L'APE se renforce chez Renault par un tour de passe-passe

le 09/04/2015 L'AGEFI Quotidien / Edition de 7H

Grâce à un système de prêts de titres et d'options conclu avec Deutsche Bank, l'Etat pourra voter à l'AG du constructeur sans avoir à débourser de cash.

Cela ne dénoterait pas dans un fonds d’arbitrage. Mais venant de l’Etat, la méthode a de quoi surprendre. Le montage dévoilé hier par l’Agence des participations de l’Etat (APE) va lui permettre de mieux faire entendre sa voix lors de l’assemblée générale de Renault sans avoir à débourser de cash.

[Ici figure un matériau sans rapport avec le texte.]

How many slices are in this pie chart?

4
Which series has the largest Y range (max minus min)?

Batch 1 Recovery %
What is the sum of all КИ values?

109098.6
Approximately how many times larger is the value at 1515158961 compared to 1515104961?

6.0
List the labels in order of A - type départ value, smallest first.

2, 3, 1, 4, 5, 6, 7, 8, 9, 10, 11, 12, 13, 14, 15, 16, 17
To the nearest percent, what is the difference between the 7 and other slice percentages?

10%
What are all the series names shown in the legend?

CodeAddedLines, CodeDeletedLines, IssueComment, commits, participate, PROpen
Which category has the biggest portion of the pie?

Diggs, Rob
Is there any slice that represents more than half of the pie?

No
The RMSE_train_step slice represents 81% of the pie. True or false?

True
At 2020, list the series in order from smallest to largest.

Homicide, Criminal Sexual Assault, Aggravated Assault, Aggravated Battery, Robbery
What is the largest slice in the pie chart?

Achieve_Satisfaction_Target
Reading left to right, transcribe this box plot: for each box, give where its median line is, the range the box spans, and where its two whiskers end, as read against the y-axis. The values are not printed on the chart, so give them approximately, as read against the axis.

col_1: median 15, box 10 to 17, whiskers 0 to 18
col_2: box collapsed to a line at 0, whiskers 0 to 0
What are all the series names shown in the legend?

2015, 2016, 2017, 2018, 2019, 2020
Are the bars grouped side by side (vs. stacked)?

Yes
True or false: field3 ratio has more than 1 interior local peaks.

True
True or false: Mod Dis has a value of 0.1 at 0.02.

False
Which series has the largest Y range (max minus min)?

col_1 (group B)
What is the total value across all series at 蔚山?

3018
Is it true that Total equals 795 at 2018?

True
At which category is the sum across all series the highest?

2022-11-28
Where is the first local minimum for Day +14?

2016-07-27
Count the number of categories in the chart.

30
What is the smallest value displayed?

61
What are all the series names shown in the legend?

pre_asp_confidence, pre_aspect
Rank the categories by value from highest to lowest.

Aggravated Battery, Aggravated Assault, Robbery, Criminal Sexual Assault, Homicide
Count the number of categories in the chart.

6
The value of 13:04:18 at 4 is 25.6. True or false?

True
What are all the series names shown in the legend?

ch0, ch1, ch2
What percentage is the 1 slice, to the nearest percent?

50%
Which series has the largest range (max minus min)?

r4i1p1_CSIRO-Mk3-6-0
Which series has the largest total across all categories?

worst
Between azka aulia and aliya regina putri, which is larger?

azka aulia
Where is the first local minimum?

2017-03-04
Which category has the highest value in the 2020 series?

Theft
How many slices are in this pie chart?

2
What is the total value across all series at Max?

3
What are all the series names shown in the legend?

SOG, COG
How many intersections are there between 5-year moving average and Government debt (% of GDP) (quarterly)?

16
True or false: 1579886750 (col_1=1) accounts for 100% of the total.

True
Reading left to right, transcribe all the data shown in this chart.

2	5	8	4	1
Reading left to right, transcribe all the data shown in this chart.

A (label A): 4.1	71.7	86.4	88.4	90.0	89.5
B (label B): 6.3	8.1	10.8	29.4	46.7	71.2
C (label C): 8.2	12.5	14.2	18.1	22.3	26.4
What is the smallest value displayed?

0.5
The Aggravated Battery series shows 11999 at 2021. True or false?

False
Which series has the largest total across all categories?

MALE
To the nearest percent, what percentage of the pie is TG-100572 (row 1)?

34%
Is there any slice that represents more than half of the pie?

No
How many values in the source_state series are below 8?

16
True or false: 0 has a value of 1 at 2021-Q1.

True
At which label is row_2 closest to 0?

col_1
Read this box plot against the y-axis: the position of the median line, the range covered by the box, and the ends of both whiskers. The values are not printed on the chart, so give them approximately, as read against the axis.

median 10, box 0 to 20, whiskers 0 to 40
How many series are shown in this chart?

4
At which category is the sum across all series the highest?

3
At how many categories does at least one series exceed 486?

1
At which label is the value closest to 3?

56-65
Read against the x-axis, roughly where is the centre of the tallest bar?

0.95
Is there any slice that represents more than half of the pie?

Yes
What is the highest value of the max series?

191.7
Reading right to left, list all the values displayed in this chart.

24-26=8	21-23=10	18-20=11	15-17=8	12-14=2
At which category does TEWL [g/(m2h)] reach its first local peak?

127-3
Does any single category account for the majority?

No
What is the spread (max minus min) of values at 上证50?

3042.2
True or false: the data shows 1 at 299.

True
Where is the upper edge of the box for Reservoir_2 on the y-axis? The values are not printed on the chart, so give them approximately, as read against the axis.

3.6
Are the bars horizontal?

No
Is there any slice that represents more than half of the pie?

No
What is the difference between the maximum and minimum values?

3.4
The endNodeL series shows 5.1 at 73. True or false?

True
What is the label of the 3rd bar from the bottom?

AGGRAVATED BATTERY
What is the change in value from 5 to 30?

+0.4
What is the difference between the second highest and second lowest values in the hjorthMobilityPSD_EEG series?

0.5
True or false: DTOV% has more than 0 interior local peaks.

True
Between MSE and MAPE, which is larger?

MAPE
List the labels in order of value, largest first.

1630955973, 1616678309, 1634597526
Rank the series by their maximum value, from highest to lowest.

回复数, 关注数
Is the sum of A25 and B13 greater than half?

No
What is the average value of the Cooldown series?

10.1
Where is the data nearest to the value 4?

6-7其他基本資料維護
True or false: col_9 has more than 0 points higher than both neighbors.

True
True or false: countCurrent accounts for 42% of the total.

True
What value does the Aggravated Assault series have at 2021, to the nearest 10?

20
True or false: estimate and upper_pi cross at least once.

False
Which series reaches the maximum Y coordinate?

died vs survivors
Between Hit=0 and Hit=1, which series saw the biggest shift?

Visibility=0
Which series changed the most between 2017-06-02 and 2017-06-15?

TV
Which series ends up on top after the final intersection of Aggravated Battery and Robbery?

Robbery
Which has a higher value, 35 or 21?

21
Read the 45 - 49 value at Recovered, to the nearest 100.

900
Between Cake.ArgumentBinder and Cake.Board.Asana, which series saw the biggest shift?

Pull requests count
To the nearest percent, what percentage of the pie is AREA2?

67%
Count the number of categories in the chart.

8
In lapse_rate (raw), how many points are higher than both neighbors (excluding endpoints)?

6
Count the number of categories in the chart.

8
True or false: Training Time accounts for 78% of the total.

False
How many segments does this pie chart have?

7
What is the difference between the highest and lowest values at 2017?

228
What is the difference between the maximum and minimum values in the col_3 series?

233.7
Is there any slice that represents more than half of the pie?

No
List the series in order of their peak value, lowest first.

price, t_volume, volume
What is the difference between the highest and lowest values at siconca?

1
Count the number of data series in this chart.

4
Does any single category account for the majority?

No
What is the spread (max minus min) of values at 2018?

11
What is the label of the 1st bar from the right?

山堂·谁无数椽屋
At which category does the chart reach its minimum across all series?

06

Contrairement à ce qu’indiquait hier le communiqué des ministres de l’Economie et des Finances, les actions Renault ne sont pas à ce stade acquises par l’Etat. Les titres seront empruntés par Deutsche Bank auprès d’autres actionnaires, puis transmis à l’APE. 9,56 millions de titres ont ainsi déjà été cédés à l’Etat mardi par Deutsche Bank. La seconde tranche, de 4,4 millions de titres, sera constituée dans les mêmes conditions au cours des prochains jours. C’est la réaction du cours de Bourse de Renault, ou plutôt sa non-réaction alors qu’il aurait dû logiquement bénéficier d’un flux acheteur, qui a mis la puce à l’oreille de plusieurs investisseurs. «Le bloc de 9,56 millions d’actions n’aurait jamais pu être constitué sur le marché sans provoquer de décalage visible, le volume d’échange moyen sur Renault étant d’environ 1,3 million de titres par jour», indique un investisseur.

Le contrat signé avec Deutsche Bank prévoit un mécanisme d’options de vente et d’achat qui, une fois débouclé dans une période de six mois, pourrait permettre à l’Etat de devenir formellement propriétaire des actions en question. Il aurait alors à débourser entre 814 millions et 1,2 milliard d’euros. Mais s’il n’exerce pas le mécanisme d’options, sur lequel il est d’ailleurs le seul à avoir la main, l’Etat n’aura qu’à payer la commission négociée avec Deutsche Bank.

Avec ce mécanisme, «totalement inédit», reconnaît une source proche de l’APE, l’Etat s’évite donc une sortie de cash conséquente. Mais il suscite de nombreuses interrogations chez les investisseurs joints hier par L’Agefi. L’un d’entre eux s’étonne du montage alors que «le prêt de titres avant une AG est extrêmement mal vu par les autorités de marché».

De fait, dans le rapport Mansion de 2008, l’Autorité des marchés financiers s’était penchée sur le risque des opérations de prêts-emprunts de titres en période d’AG. «Il convient, sans interdire ces opérations, d'empêcher l’utilisation du prêt de titres dans le seul but de mener une action ponctuelle à l’égard de la société», écrivait le rapport.